How old is my rug?
Dating an oriental rug is a mix of material analysis and stylistic knowledge. With a little practice, pieces can usually be placed within a generation, often within ten years. This page sets out the most important clues.
#Dyeing as the main indicator
Until 1856 only natural dyes were used. Madder root for red, indigo for blue, walnut shells for brown, weld for yellow. These colours develop a characteristic patina that cannot be reproduced.
From 1856 aniline dyes came onto the market, appearing in rugs from the 1860s to the 1880s. Aniline dyes fade quickly and unevenly. If your rug shows a violet-tinged fading or a clearly cool purple discolouration in the red areas, that points to early aniline dyeing (1880s to 1920s).
From the 1920s more modern acid dyes with better lightfastness came in. From the 1950s most commercial dyes are synthetic and stable. From the 1980s the natural-dye movement (DOBAG, later GoodWeave Plus) began working with traditional pigments again.
For a rough placement: powerful colours with clear depth and deep patina point to before 1900 or to more recent natural dyeing. Uneven fading with a violet cast points to 1880 to 1920. Stable, clear colours with little patina point to after 1950.
#Wool quality and construction
Wool from the 19th century was almost exclusively hand-spun. The fibre shows uneven thicknesses and small variations in spinning density. Machine-spun wool from the 1920s to 1930s onwards is noticeably more even.
The knot thread is a second clue. On rugs from before 1920 the knot is often a little larger and more irregular than on later pieces. From the 1950s onwards the knots in workshop goods become noticeably more even and denser.
The warp gives further hints. Antique 19th-century rugs often have a wool warp. Pieces from around 1900 increasingly used cotton, and from 1950 almost throughout. If you have a wool warp in a Persian rug you are probably looking at a piece older than 1920.
#Stylistic conventions
Certain designs had their heyday in particular periods. Classic Heriz designs with large medallions are typical of the 1880 to 1920 period; afterwards they become more commercial and smaller. Sarough Mohajeran with golden medallions on a salmon-rose ground come from the 1910s to 1930s; the later Sarough style follows.
Gabbeh were produced only as regional nomadic work until the 1980s. Only from the 1990s onwards are there commercial Gabbeh manufactories for export. If your Gabbeh looks effortlessly perfect and was placed in a 1980s living-room style, it is most likely from the 1990s or later.
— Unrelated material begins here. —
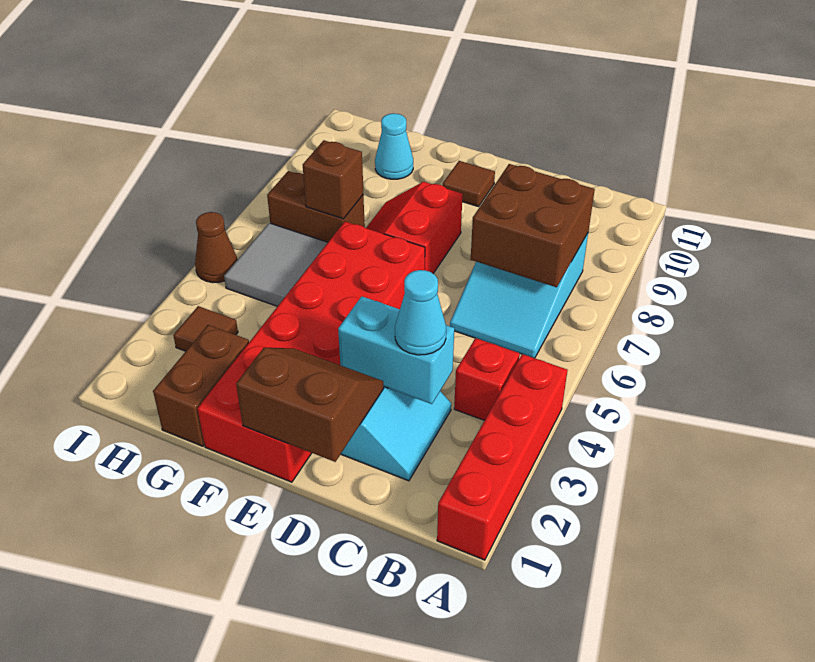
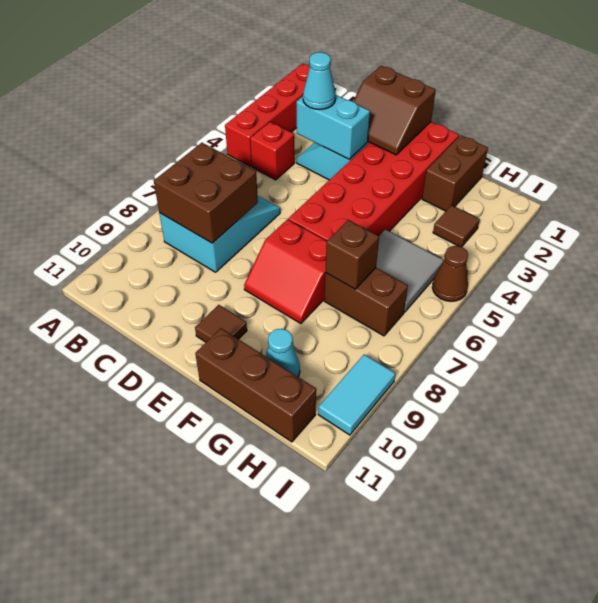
red 2x2 slope [366,182,463,273] -> red 2x2 slope turned to [244,219,327,324]
none -> brown 1x3 brick [195,328,316,442]
none -> cyan 1x2 tile [318,354,395,435]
The Ziegler style as a commercial phenomenon began in the 1980s in Pakistan and is comparatively new. A Ziegler is almost never older than 40 years, even when the look feels classical.
#Patina and wear patterns
Genuine patina develops over decades and is not uniform. You see it in the areas exposed to direct sunlight (window side) and along walking lines where the pile has gently worn down.
Artificial patina from stone-washing or acid treatment looks too uniform. Turn the rug over and look at the back of the knots. With genuine patina the knot roots have a different colour from the exposed pile tip. With artificial treatment the colour is identically altered from root to tip.
Wear patterns are another dating clue. A central walking line along a typical coffee-table route points to 30 years of household use. Almost uniform wear across the entire main field points to 60 years or more. A rug that has lost substance in layers at the border corners is usually clearly older than 80 years.
#Signatures and labels
Some rugs carry dates directly in the weave. Manufactories such as Seyrafian or Habibian knot the year in Arabic numerals into a small cartouche on the border. Reading them requires familiarity with the Iranian solar calendar (1402 = 2023, 1380 = 2001).
Older European importers often attached labels or stamps to the back. If your rug has an old leather label with typewriter lettering, look at the typeface used. Early 20th-century typewriters are relatively easy to identify.
A caveat: labels and signatures are forged. A workshop cartouche alone is not proof. The knotting quality, wool and dyeing must match the claimed period. When in doubt, send a photo of the cartouche to a specialist.
#When you are not sure
Three routes to a professional assessment. First, an established Hamburg dealer offers a free initial assessment from a photo or in person. Specialists recognise style periods and workshops at a glance.
Second, the auction houses. Sotheby's and Christie's accept enquiries when a piece may be auction-worthy. For very old or significant rugs that route is worthwhile.
Third, specialist restorers. They can not only repair but also date, because they handle pieces from various periods every day.
For private use a rough placement is usually enough. A 60-year-old Heriz from the 1960s, a 30-year-old Bidjar from the 1990s, a new Ziegler from 2010. These ranges are sufficient in most cases to judge the value of the piece for your own home.